Thursday, March 3, 2011

Morning Currency Wrap for Thursday March 3, 2011

Waiting on Trichet, On Deck US Jobs Data - On balance, German, French, and UK service PMI did not match the strength of the manufacturing PMI that were released earlier in the week. Surprisingly, the reading in the Italy, Spain, and Ireland were strong but the market is waiting to hear from ECB President Jean-Claude Trichet. The Euro ran past the 1.39 level and is priced for perfection right now because it is expecting the ECB to raise interest rates by two quarter-point hikes this year. If Trichet fails to warn that the ECB is ready to act soon to make sure high inflation does not become entrenched than look for the Euro to sell off. Once Trichet speaks the next focus for the Euro will be the self imposed deadline by the EU to address the sovereign debt crisis by month end.
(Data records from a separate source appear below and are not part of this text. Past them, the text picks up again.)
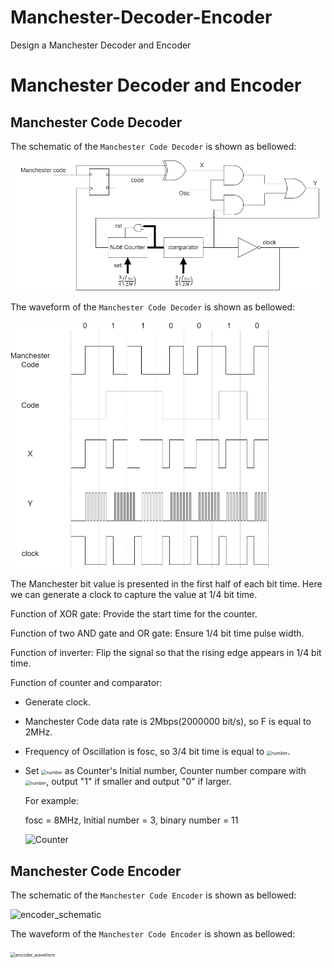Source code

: # Manchester-Decoder-Encoder
Design a  Manchester Decoder and Encoder
# Manchester Decoder and Encoder 

## Manchester Code Decoder

The schematic of the `Manchester Code Decoder`  is shown as bellowed:

![Manchester](https://github.com/2017053334/Manchester-Decoder-Encoder/blob/master/design%20report/picture/decoder_schematic.png)

The waveform of the `Manchester Code Decoder`  is shown as bellowed:

<img src="https://github.com/2017053334/Manchester-Decoder-Encoder/blob/master/design%20report/picture/waveform .png" alt="waveform " style="zoom:50%;" />

The Manchester bit value is presented in the first half of each bit time. Here we can generate a clock to capture the value at 1/4 bit time.

Function of XOR gate: Provide the start time for the counter.

Function of two AND gate and OR gate: Ensure 1/4 bit time pulse width.

Function of inverter: Flip the signal so that the rising edge appears in 1/4 bit time.

Function of counter and comparator:

- Generate clock.

- Manchester Code data rate is 2Mbps(2000000 bit/s), so  F is equal to 2MHz.

- Frequency of Oscillation is fosc, so 3/4 bit time is equal to <img src="E:\DESKTOP\number.png" alt="number" style="zoom: 50%;" />.

- Set <img src="E:\DESKTOP\number.png" alt="number" style="zoom: 50%;" /> as Counter's Initial number, Counter number compare with <img src="E:\DESKTOP\number.png" alt="number" style="zoom: 50%;" />, output "1" if smaller and output "0" if larger.

  For example: 

  fosc = 8MHz, Initial number = 3, binary number = 11

  ![Counter](E:\DESKTOP\Counter.png)

## Manchester Code Encoder

The schematic of the `Manchester Code Encoder`  is shown as bellowed:

![encoder_schematic](E:\DESKTOP\encoder_schematic.png)

The waveform of the `Manchester Code Encoder`  is shown as bellowed:

<img src="E:\DESKTOP\encoder_waveform.png" alt="encoder_waveform" style="zoom:50%;" />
Meanwhile, the price of oil came off a little on news  that Libya's Muammar Gaddafi and the president of the Arab League had agreed to a peace plan supported by Venezuela's president, Hugo Chavez. This also caused some safe haven flows to reverse, so the CHF, Yen, and gold were all down. The market's next focus will be tomorrow US jobs numbers. After yesterday's ADP Employment change figures came in better than expected, the market is increasing its expectations for a good US jobs figure tomorrow. Even if we do get a great number, let's keep in mind that job creation needs to average 300K a month before the Fed is ready to raise interest rates. In Canada, the CAD was little changed from yesterday's close and with no market moving data out of Canada today the market is expected to track global sentiment.